WHAT YOU HAVE TO DO> Retype the data below, every word of it, exactly.

DATA EXCERPTS>
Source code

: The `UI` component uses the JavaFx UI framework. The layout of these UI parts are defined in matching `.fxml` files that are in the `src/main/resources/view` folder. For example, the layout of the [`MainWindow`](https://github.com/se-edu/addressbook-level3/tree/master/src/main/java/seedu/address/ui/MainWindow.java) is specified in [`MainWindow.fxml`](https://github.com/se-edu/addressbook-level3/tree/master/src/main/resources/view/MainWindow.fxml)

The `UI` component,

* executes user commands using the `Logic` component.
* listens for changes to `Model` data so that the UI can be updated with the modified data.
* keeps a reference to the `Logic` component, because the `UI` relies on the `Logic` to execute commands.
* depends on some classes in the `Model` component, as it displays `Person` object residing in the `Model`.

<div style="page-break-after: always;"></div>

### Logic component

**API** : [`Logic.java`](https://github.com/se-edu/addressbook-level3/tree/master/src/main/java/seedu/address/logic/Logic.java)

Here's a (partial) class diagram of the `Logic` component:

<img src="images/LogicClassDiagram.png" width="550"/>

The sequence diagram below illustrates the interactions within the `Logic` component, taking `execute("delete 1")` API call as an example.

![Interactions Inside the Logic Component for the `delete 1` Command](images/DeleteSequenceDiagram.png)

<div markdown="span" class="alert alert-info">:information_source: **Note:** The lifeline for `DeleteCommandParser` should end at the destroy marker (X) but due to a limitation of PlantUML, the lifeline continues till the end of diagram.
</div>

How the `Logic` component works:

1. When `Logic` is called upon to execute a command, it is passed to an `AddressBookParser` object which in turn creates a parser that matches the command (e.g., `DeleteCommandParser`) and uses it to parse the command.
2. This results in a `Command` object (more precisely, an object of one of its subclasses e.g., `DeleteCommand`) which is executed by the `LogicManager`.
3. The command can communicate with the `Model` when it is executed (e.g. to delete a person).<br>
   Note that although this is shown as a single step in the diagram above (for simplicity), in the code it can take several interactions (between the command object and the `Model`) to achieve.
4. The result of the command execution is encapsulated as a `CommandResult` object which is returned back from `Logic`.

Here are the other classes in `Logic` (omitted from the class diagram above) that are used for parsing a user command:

FINISHED EXERCISE>
Source code

: The `UI` component uses the JavaFx UI framework. The layout of these UI parts are defined in matching `.fxml` files that are in the `src/main/resources/view` folder. For example, the layout of the [`MainWindow`](https://github.com/se-edu/addressbook-level3/tree/master/src/main/java/seedu/address/ui/MainWindow.java) is specified in [`MainWindow.fxml`](https://github.com/se-edu/addressbook-level3/tree/master/src/main/resources/view/MainWindow.fxml)

The `UI` component,

* executes user commands using the `Logic` component.
* listens for changes to `Model` data so that the UI can be updated with the modified data.
* keeps a reference to the `Logic` component, because the `UI` relies on the `Logic` to execute commands.
* depends on some classes in the `Model` component, as it displays `Person` object residing in the `Model`.

<div style="page-break-after: always;"></div>

### Logic component

**API** : [`Logic.java`](https://github.com/se-edu/addressbook-level3/tree/master/src/main/java/seedu/address/logic/Logic.java)

Here's a (partial) class diagram of the `Logic` component:

<img src="images/LogicClassDiagram.png" width="550"/>

The sequence diagram below illustrates the interactions within the `Logic` component, taking `execute("delete 1")` API call as an example.

![Interactions Inside the Logic Component for the `delete 1` Command](images/DeleteSequenceDiagram.png)

<div markdown="span" class="alert alert-info">:information_source: **Note:** The lifeline for `DeleteCommandParser` should end at the destroy marker (X) but due to a limitation of PlantUML, the lifeline continues till the end of diagram.
</div>

How the `Logic` component works:

1. When `Logic` is called upon to execute a command, it is passed to an `AddressBookParser` object which in turn creates a parser that matches the command (e.g., `DeleteCommandParser`) and uses it to parse the command.
2. This results in a `Command` object (more precisely, an object of one of its subclasses e.g., `DeleteCommand`) which is executed by the `LogicManager`.
3. The command can communicate with the `Model` when it is executed (e.g. to delete a person).<br>
   Note that although this is shown as a single step in the diagram above (for simplicity), in the code it can take several interactions (between the command object and the `Model`) to achieve.
4. The result of the command execution is encapsulated as a `CommandResult` object which is returned back from `Logic`.

Here are the other classes in `Logic` (omitted from the class diagram above) that are used for parsing a user command:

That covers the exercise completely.